Action item -> After finding the line with "dont dépend le logement. Une ERP doit dater" in the data below, set down exactly each line through the one with "os serviços financeiros", inclusive, and stop there.

[Given information Boundary: Start]

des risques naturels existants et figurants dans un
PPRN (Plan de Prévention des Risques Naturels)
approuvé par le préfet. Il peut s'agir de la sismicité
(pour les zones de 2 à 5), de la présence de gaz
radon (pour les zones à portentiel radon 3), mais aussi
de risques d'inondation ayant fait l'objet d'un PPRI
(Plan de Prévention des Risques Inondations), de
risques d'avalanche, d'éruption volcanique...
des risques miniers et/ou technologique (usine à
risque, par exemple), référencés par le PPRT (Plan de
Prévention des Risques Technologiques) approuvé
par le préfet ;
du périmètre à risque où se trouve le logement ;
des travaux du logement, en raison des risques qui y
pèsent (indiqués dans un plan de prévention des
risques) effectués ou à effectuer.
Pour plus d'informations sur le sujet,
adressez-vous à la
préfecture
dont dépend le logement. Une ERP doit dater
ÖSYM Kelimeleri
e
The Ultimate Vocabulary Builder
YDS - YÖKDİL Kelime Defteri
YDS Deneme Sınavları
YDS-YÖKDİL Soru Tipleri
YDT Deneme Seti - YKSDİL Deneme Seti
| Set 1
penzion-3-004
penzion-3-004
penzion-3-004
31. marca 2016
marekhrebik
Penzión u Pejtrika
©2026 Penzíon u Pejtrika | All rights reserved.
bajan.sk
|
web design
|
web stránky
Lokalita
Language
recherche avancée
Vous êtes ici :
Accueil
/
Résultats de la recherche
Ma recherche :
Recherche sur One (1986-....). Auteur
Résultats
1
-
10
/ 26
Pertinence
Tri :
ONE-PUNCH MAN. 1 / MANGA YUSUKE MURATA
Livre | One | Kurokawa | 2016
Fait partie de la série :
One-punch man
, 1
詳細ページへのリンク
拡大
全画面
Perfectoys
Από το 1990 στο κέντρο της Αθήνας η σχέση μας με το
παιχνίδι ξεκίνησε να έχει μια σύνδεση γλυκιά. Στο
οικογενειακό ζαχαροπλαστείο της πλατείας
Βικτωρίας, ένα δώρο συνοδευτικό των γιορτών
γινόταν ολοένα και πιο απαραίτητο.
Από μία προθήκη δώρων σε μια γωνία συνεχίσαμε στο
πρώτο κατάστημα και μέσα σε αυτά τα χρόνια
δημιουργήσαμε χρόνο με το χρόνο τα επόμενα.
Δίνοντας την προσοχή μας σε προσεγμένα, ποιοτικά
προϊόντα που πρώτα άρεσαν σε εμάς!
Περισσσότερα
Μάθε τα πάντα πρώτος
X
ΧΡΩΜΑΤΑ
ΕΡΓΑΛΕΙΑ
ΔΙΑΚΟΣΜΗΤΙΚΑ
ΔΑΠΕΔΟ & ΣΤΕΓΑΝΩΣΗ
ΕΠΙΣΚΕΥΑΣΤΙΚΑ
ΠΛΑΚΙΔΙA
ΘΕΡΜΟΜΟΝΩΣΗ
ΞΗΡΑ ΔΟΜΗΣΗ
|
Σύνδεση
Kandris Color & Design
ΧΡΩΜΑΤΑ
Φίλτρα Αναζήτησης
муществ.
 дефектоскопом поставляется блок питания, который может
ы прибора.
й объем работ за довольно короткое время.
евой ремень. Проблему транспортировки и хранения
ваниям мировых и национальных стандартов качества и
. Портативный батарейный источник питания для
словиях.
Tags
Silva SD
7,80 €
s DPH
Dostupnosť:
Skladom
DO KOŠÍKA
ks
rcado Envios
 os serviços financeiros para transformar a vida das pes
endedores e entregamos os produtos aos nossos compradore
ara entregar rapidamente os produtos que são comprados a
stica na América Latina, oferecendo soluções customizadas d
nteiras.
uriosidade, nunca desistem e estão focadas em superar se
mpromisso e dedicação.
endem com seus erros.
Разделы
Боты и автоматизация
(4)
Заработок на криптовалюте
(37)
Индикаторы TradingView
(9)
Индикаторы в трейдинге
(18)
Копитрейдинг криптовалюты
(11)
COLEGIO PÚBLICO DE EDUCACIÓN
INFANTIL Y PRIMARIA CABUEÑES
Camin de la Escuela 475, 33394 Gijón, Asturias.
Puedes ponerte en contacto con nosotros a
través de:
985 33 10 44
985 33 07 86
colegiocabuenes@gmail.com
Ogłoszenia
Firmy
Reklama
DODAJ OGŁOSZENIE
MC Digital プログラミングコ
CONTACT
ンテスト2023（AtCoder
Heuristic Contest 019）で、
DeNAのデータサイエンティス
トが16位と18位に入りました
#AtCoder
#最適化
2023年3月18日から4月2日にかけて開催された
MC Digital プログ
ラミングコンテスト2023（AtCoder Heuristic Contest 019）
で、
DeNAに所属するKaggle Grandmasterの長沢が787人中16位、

[Given information Boundary: End]

Exercise result ->
dont dépend le logement. Une ERP doit dater
ÖSYM Kelimeleri
e
The Ultimate Vocabulary Builder
YDS - YÖKDİL Kelime Defteri
YDS Deneme Sınavları
YDS-YÖKDİL Soru Tipleri
YDT Deneme Seti - YKSDİL Deneme Seti
| Set 1
penzion-3-004
penzion-3-004
penzion-3-004
31. marca 2016
marekhrebik
Penzión u Pejtrika
©2026 Penzíon u Pejtrika | All rights reserved.
bajan.sk
|
web design
|
web stránky
Lokalita
Language
recherche avancée
Vous êtes ici :
Accueil
/
Résultats de la recherche
Ma recherche :
Recherche sur One (1986-....). Auteur
Résultats
1
-
10
/ 26
Pertinence
Tri :
ONE-PUNCH MAN. 1 / MANGA YUSUKE MURATA
Livre | One | Kurokawa | 2016
Fait partie de la série :
One-punch man
, 1
詳細ページへのリンク
拡大
全画面
Perfectoys
Από το 1990 στο κέντρο της Αθήνας η σχέση μας με το
παιχνίδι ξεκίνησε να έχει μια σύνδεση γλυκιά. Στο
οικογενειακό ζαχαροπλαστείο της πλατείας
Βικτωρίας, ένα δώρο συνοδευτικό των γιορτών
γινόταν ολοένα και πιο απαραίτητο.
Από μία προθήκη δώρων σε μια γωνία συνεχίσαμε στο
πρώτο κατάστημα και μέσα σε αυτά τα χρόνια
δημιουργήσαμε χρόνο με το χρόνο τα επόμενα.
Δίνοντας την προσοχή μας σε προσεγμένα, ποιοτικά
προϊόντα που πρώτα άρεσαν σε εμάς!
Περισσσότερα
Μάθε τα πάντα πρώτος
X
ΧΡΩΜΑΤΑ
ΕΡΓΑΛΕΙΑ
ΔΙΑΚΟΣΜΗΤΙΚΑ
ΔΑΠΕΔΟ & ΣΤΕΓΑΝΩΣΗ
ΕΠΙΣΚΕΥΑΣΤΙΚΑ
ΠΛΑΚΙΔΙA
ΘΕΡΜΟΜΟΝΩΣΗ
ΞΗΡΑ ΔΟΜΗΣΗ
|
Σύνδεση
Kandris Color & Design
ΧΡΩΜΑΤΑ
Φίλτρα Αναζήτησης
муществ.
 дефектоскопом поставляется блок питания, который может
ы прибора.
й объем работ за довольно короткое время.
евой ремень. Проблему транспортировки и хранения
ваниям мировых и национальных стандартов качества и
. Портативный батарейный источник питания для
словиях.
Tags
Silva SD
7,80 €
s DPH
Dostupnosť:
Skladom
DO KOŠÍKA
ks
rcado Envios
 os serviços financeiros para transformar a vida das pes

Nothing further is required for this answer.